For years, officers in Florida’s Second District could search a vehicle based solely on the smell of marijuana. The assumption was simple: if it smelled like cannabis, it was probably illegal, and that was enough to open the doors and start searching. That changed with Williams v. State, a 2025 en banc decision from the Second District Court of Appeal, which squarely confronted how much Florida’s cannabis laws have evolved.

Over the last decade, the Florida Legislature and Congress created several categories of cannabis-related products that are lawful to possess: medical marijuana for qualified patients, hemp products with very low THC, and other regulated forms. None of these distinctions can be detected through smell alone. A police officer walking up to a car cannot tell, just by odor, whether the cannabis they smell is an illegal controlled substance or lawful hemp or medical marijuana.

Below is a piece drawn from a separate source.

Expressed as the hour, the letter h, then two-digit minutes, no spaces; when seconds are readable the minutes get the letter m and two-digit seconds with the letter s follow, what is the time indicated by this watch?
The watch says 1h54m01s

The court held that the odor of marijuana, standing alone, is no longer sufficient to establish probable cause to search a vehicle.

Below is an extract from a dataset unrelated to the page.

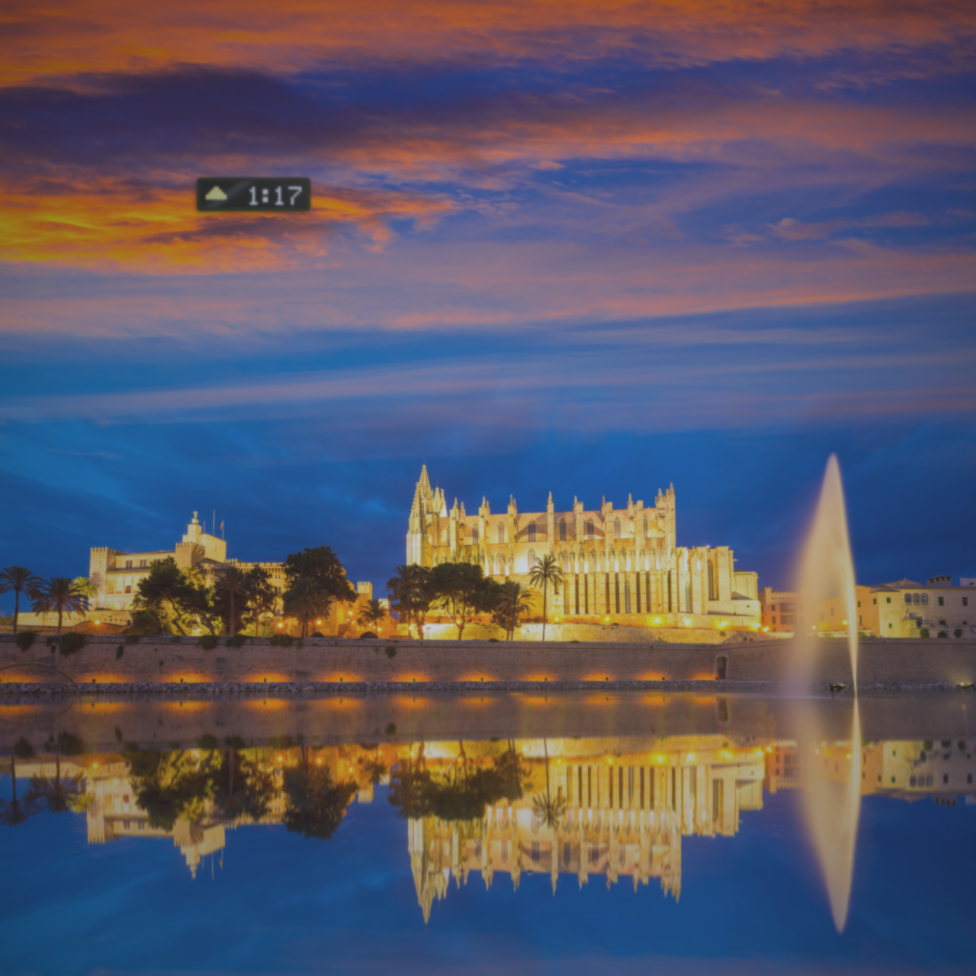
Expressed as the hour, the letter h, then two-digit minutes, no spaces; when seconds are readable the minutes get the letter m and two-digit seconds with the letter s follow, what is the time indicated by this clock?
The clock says 1h17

In Williams v. State, the Second DCA recognized that reality and receded from its earlier precedent, including Owens v. State. The court brought cannabis cases back in line with the usual Fourth Amendment rule: courts must look at the totality of the circumstances. Odor can still be one factor, but it cannot be the entire basis for a vehicle search. Officers now need something more—such as admissions, visible contraband, impaired driving, or other facts suggesting illegal possession.

This is a practical shift for cases arising out of Hillsborough, Pinellas, Pasco, Polk, Hardee, Highlands, DeSoto, Manatee, and Sarasota Counties. For defense lawyers, the case is an important tool when filing motions to suppress in situations where the search was based only, or almost entirely, on the odor of marijuana. For nonlawyers, the decision is a reminder that constitutional protections are not frozen in time. When the Legislature changes what is and is not a crime, the way courts evaluate searches has to adjust as well.

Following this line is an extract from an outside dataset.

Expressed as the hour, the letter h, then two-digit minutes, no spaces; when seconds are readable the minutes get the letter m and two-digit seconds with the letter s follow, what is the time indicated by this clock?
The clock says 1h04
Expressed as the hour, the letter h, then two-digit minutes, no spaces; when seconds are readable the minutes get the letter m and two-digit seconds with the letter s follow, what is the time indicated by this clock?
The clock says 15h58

One final piece of the opinion is also worth noting. The court ultimately affirmed the revocation of Mr. Williams’ probation, not because the search was lawful under the new rule, but because officers relied in good faith on binding appellate precedent that existed at the time of the search. Going forward, though, the rule has changed. In the Second DCA, smell alone no longer opens the door to a full search of a vehicle.